In a business partnership, a fair credit card arrangement could mean both partners assume risk and reap the rewards. If one is still a student, the arrangement may have to change.
Dear Your Business Credit,
I’m a first-year law student, but before law school, I started a logistics company with my partner. The company grosses about $500,000 a year.
When I started, my partner started to receive a salary for taking care of all the work. Also, both of the company’s credit cards (American Express business cards), which are used to spend a substantial amount every month, are under his name.
My question: Is he reaping all of the benefits now? Before, the credit payment was split, so we both would spend half and pay at the end of the month. What is fair now?
Also, how much does my company Dun & Bradstreet score affect the value of my company? I have a $50,000 liability that I would like to now refinance at a rate lower than the ridiculous 12 percent. – Erick
These are great questions. I wrote to you for more clarification of your situation, but I did not hear back, so I will have to work with the information at hand.
It sounds as if you are a full-time student and your partner is still doing all of the work in the business. As an objective observer, it sounds as if he is the only one who should be getting a salary.
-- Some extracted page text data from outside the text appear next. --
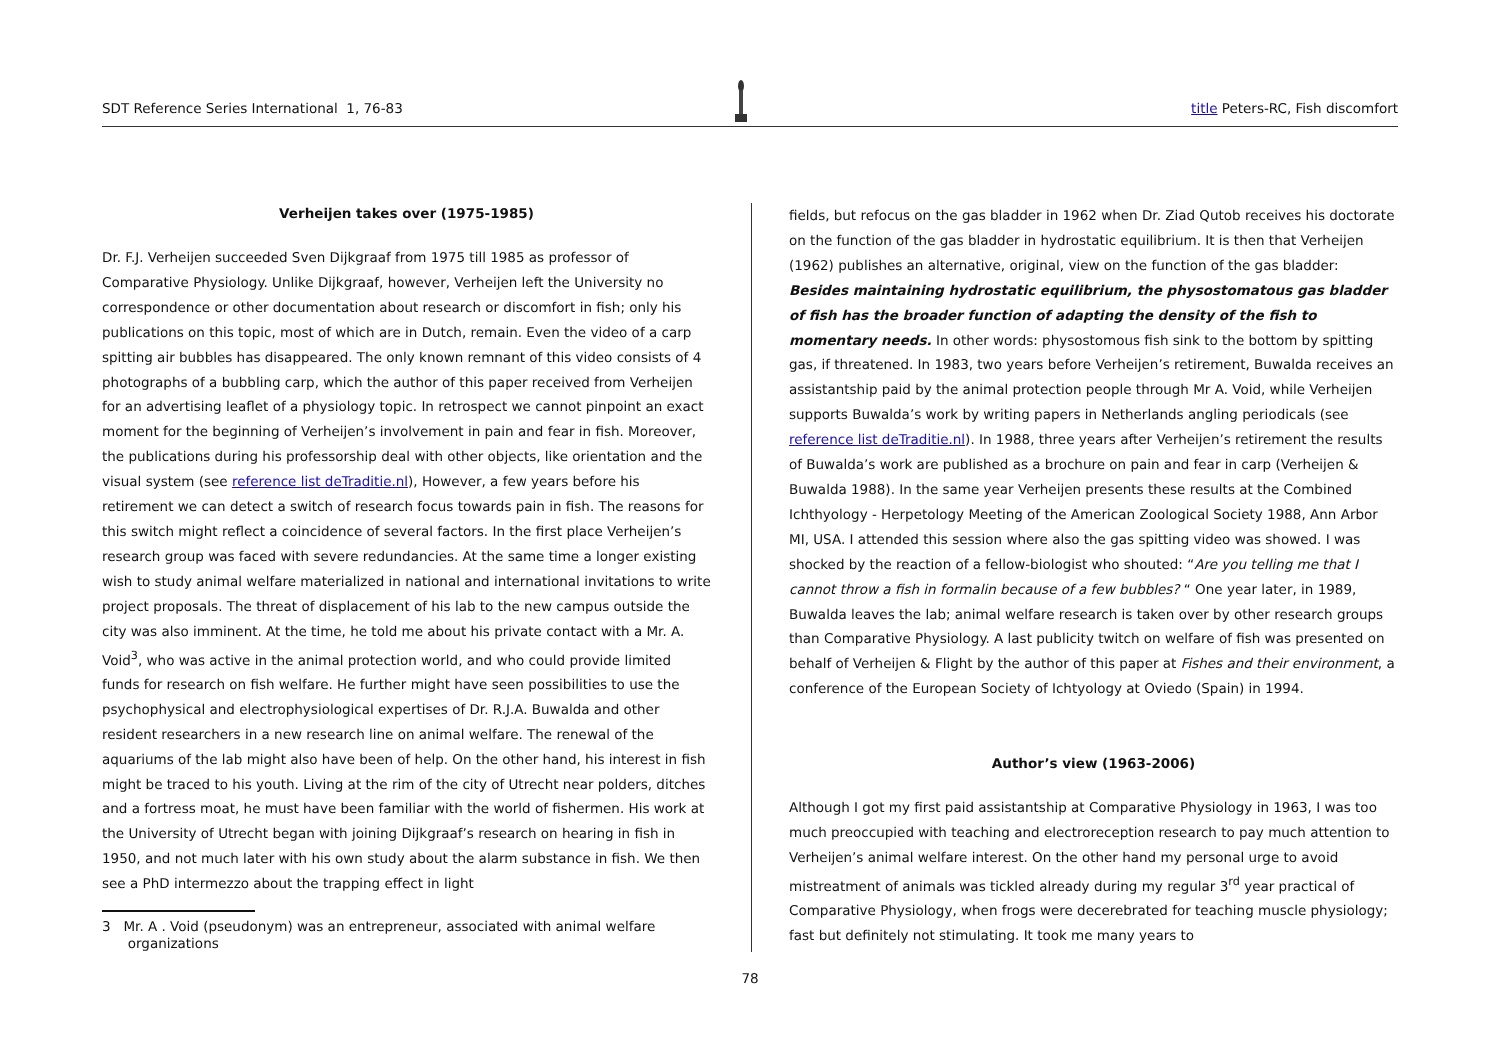SDT Reference Series International 1, 76-83 title Peters-RC, Fish discomfort
Verheijen takes over (1975-1985)
Dr. F.J. Verheijen succeeded Sven Dijkgraaf from 1975 till 1985 as professor of Comparative Physiology. Unlike Dijkgraaf, however, Verheijen left the University no correspondence or other documentation about research or discomfort in fish; only his publications on this topic, most of which are in Dutch, remain. Even the video of a carp spitting air bubbles has disappeared. The only known remnant of this video consists of 4 photographs of a bubbling carp, which the author of this paper received from Verheijen for an advertising leaflet of a physiology topic. In retrospect we cannot pinpoint an exact moment for the beginning of Verheijen’s involvement in pain and fear in fish. Moreover, the publications during his professorship deal with other objects, like orientation and the visual system (see reference list deTraditie.nl), However, a few years before his retirement we can detect a switch of research focus towards pain in fish. The reasons for this switch might reflect a coincidence of several factors. In the first place Verheijen’s research group was faced with severe redundancies. At the same time a longer existing wish to study animal welfare materialized in national and international invitations to write project proposals. The threat of displacement of his lab to the new campus outside the city was also imminent. At the time, he told me about his private contact with a Mr. A. Void<sup>3</sup>, who was active in the animal protection world, and who could provide limited funds for research on fish welfare. He further might have seen possibilities to use the psychophysical and electrophysiological expertises of Dr. R.J.A. Buwalda and other resident researchers in a new research line on animal welfare. The renewal of the aquariums of the lab might also have been of help. On the other hand, his interest in fish might be traced to his youth. Living at the rim of the city of Utrecht near polders, ditches and a fortress moat, he must have been familiar with the world of fishermen. His work at the University of Utrecht began with joining Dijkgraaf’s research on hearing in fish in 1950, and not much later with his own study about the alarm substance in fish. We then see a PhD intermezzo about the trapping effect in light
3 Mr. A . Void (pseudonym) was an entrepreneur, associated with animal welfare
organizations
fields, but refocus on the gas bladder in 1962 when Dr. Ziad Qutob receives his doctorate on the function of the gas bladder in hydrostatic equilibrium. It is then that Verheijen (1962) publishes an alternative, original, view on the function of the gas bladder: Besides maintaining hydrostatic equilibrium, the physostomatous gas bladder of fish has the broader function of adapting the density of the fish to momentary needs. In other words: physostomous fish sink to the bottom by spitting gas, if threatened. In 1983, two years before Verheijen’s retirement, Buwalda receives an assistantship paid by the animal protection people through Mr A. Void, while Verheijen supports Buwalda’s work by writing papers in Netherlands angling periodicals (see reference list deTraditie.nl). In 1988, three years after Verheijen’s retirement the results of Buwalda’s work are published as a brochure on pain and fear in carp (Verheijen & Buwalda 1988). In the same year Verheijen presents these results at the Combined Ichthyology - Herpetology Meeting of the American Zoological Society 1988, Ann Arbor MI, USA. I attended this session where also the gas spitting video was showed. I was shocked by the reaction of a fellow-biologist who shouted: “Are you telling me that I cannot throw a fish in formalin because of a few bubbles? “ One year later, in 1989, Buwalda leaves the lab; animal welfare research is taken over by other research groups than Comparative Physiology. A last publicity twitch on welfare of fish was presented on behalf of Verheijen & Flight by the author of this paper at Fishes and their environment, a conference of the European Society of Ichtyology at Oviedo (Spain) in 1994.
Author’s view (1963-2006)
Although I got my first paid assistantship at Comparative Physiology in 1963, I was too much preoccupied with teaching and electroreception research to pay much attention to Verheijen’s animal welfare interest. On the other hand my personal urge to avoid mistreatment of animals was tickled already during my regular 3<sup>rd</sup> year practical of Comparative Physiology, when frogs were decerebrated for teaching muscle physiology; fast but definitely not stimulating. It took me many years to
78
If you are doing some work for the business, such as consulting, but are not getting paid for it, you could work out arrangements through which you get paid an hourly rate or some other form of compensation for what you contribute so that you don’t feel resentful.
I didn’t understand what you meant when you said, “Before, the credit payment was split, so we both would spend half and pay at the end of the month,” so unfortunately, I can’t address that part.
Is it fair for him to keep the American Express card in his name?
That really depends. By keeping the debts in his name, your partner is taking on a substantial amount of risk. While the business is bringing in $500,000 in annual revenue, you don’t say if it is profitable, and it has $50,000 in debt. If the business is losing money, maxing out the card and/or paying the American Express bill late, the arrangement could pose risks to his personal credit.
How one uses a business card can affect your business credit, as I covered in a recent column, “Business credit card can damage your personal credit.” In that case, he may be wondering if it is fair for him to keep the bill in his name.
But let’s assume the business does stay current on its bills and isn’t maxing out the card. Yes, he could be benefiting from building his credit and from any points accumulated, unless you arranged for those to be used by the business to cover business expenses.
If you feel this arrangement is no longer fair, you could offer to open up a card in your name and start using your card for some of the charges, but bear in mind that you also will be assuming some risks by doing that. If you are not working while in school, getting a card with a high credit limit might also be difficult.
Business valuations are pretty complicated and look at many factors, so it isn’t possible for me to say how much your Dun & Bradstreet score comes into play. If you are serious about wanting to determine the value of your business, I would ask industry colleagues to refer you to an independent business valuation expert.
You can get a ballpark idea by using the sample valuation report provided by BizBuySell, a large marketplace for small businesses. It will cost you $19.95 to $59.95, depending on the total number of available businesses for sale and sold that are analyzed in the report.
Your firm’s Dun & Bradstreet score does, of course, affect your business credit, but it is not the only score that lenders use to evaluate a business’s creditworthiness. You also need to pay attention to your business’s scores from Experian and Equifax, as I discussed in a recent column, “How to check a small business’s credit report.”
Typically, lenders also look at a small business owner’s personal credit when deciding whether to make a loan. What this means is if you or your partner wants to get a new card to do a balance transfer or refinance your liability, working to improve your personal credit by, for instance, paying down high balances, should help you in your quest for a lower interest rate.
If your business partner has high credit utilization and you have access to additional credit under your own name, doing a balance transfer to a card offering a 0-percent interest deal could enable you to get access to some of the benefits, such as the rewards points – but only if you stay current on your bills.